Melbourne has more than 100,000 vacant home, a new study has revealed, and suburbs with large Chinese populations are among those with the most empty properties.
Prosper Australia’s 11th Speculative Vacancy report used water meter data to examine the extent of unoccupied housing, and found that in 2023 27,403 dwellings in metropolitan Melbourne were completely empty (1.5% of the total), and almost 100,000 (5.2%) were either empty or barely used.
The top five postcodes by zero-use vacancy in 2023 were Burwood, Box Hill, Malvern, Hawthorn and Glen Waverley, while the top Local Government Areas for low and zero-use vacancy rates were Melbourne, Whitehorse, Yarra, Boroondara and Merri-bek.
According to the 2021 Census, 39% of the Box Hill population had Chinese ancestry, along with 38% of Glen Waverley, 25,5% of Burwood, and 9.2% of Hawthorn.
The Melbourne LGA, which had the fastest growth in vacancy, had a Chinese population of 23%. Whitehorse is 26.2% Chinese, and Boroondara is 18.2%.
Prosper Australia Director of Research and Policy Dr Tim Helm said: “We found that over 27,000 homes, or 1.5% of all dwellings, were left entirely empty for the entire year of 2023.
“With the inclusion of under-used homes recording less than a quarter of the average single-person consumption over the year, a total of almost 100,000 homes, or one in 20 dwellings across the city, were vacant.
“That’s equivalent to two and a half years of new construction, which is enough to house everyone on the Victorian public housing waitlist twice over. It is a shocking waste that so many homes are left empty during a rental crisis, and it speaks to the state of inequality that these numbers keep rising.
“But we also need to recognise that it’s a predictable result of a tax system that prioritises speculative asset incomes over rental yield. Under-taxing capital gains and over-taxing productive activity enables this. It’s not surprising that so many investors prefer the flexibility of an empty property.”
Prosper’s study looked into unoccupied housing in Melbourne from 2019 to 2023, and found that long-term vacancy rates jumped more than 50% through to 2021, remaining elevated even in 2022.
“Our research shows that for every five homes built between 2019 and 2021, two more homes were added to the vacant stock and left unoccupied for a year or more.”
Last month a Foreign Investment Review Board (FIRB) revealed that foreign real estate investments worth $1.9 billion were approved in the last quarter of 2023 alone, with the bulk of purchasers from China, despite the vast majority of Australians being in favour of the government putting heavier restrictions on Chinese buyers.

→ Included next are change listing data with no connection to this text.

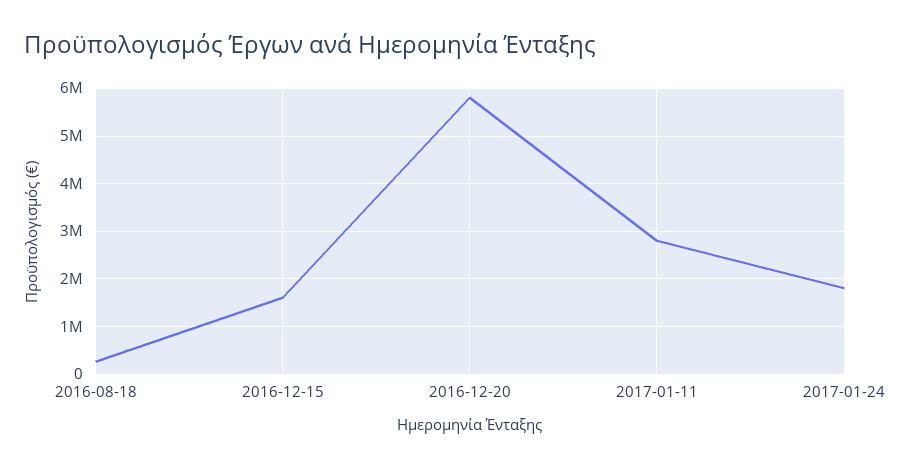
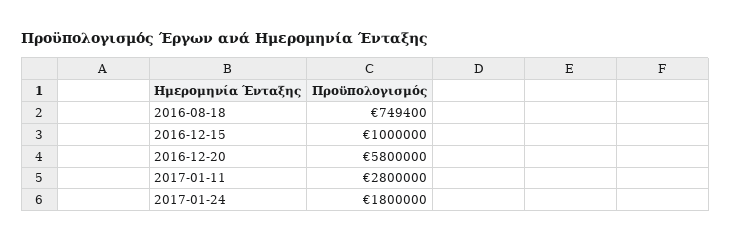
  {
-   "2016-08-18": 200000,
+   "2016-08-18": 749400,
-   "2016-12-15": 1600000,
+   "2016-12-15": 1000000,
    "2016-12-20": 5800000,
    "2017-01-11": 2800000,
    "2017-01-24": 1800000
  }

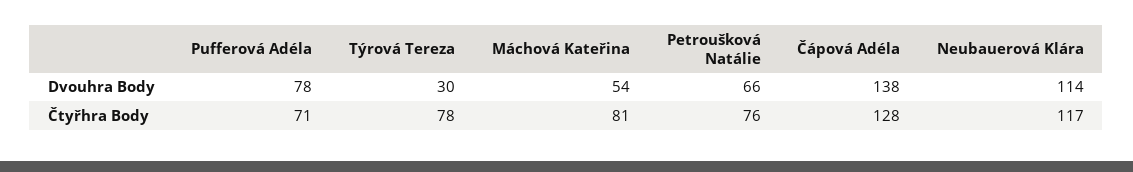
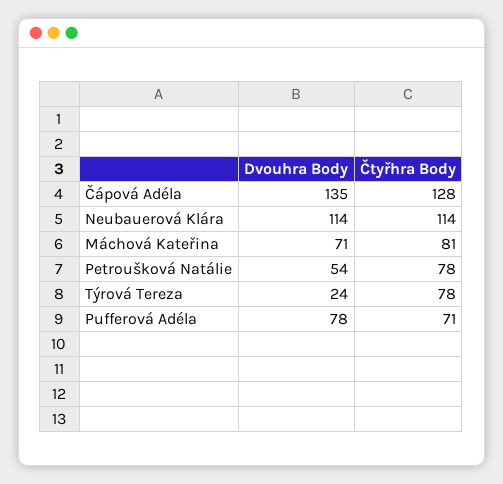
  {
    "Pufferová Adéla": {
      "Dvouhra Body": 78,
      "Čtyřhra Body": 71
    },
    "Týrová Tereza": {
-     "Dvouhra Body": 30,
+     "Dvouhra Body": 24,
      "Čtyřhra Body": 78
    },
    "Máchová Kateřina": {
-     "Dvouhra Body": 54,
+     "Dvouhra Body": 71,
      "Čtyřhra Body": 81
    },
    "Petroušková Natálie": {
-     "Dvouhra Body": 66,
+     "Dvouhra Body": 54,
-     "Čtyřhra Body": 76
+     "Čtyřhra Body": 78
    },
    "Čápová Adéla": {
-     "Dvouhra Body": 138,
+     "Dvouhra Body": 135,
      "Čtyřhra Body": 128
    },
    "Neubauerová Klára": {
      "Dvouhra Body": 114,
-     "Čtyřhra Body": 117
+     "Čtyřhra Body": 114
    }
  }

Of the 1,580 approved proposals, $800 million of investment came from China, and $100 million each from India, Hong Kong, Taiwan and Vietnam.
A poll from earlier that month by the University of Technology Sydney’s Australia-China Relations Institute found that 83% of Australians believe the country should “restrict the amount of investment in residential real estate that is permitted from Chinese investors”.
80% agreed that foreign buyers from China drive up real estate prices, and 74% said Chinese investors have negatively affected the rental market.
Australian Bureau of Statistics data releaed in April showed that Australia’s Chinese-born population (not including Hong Kong, Macau or Taiwan) went from 432,400 and 1.9% of the population in 2013, to 655,760 and 2.5% in 2023.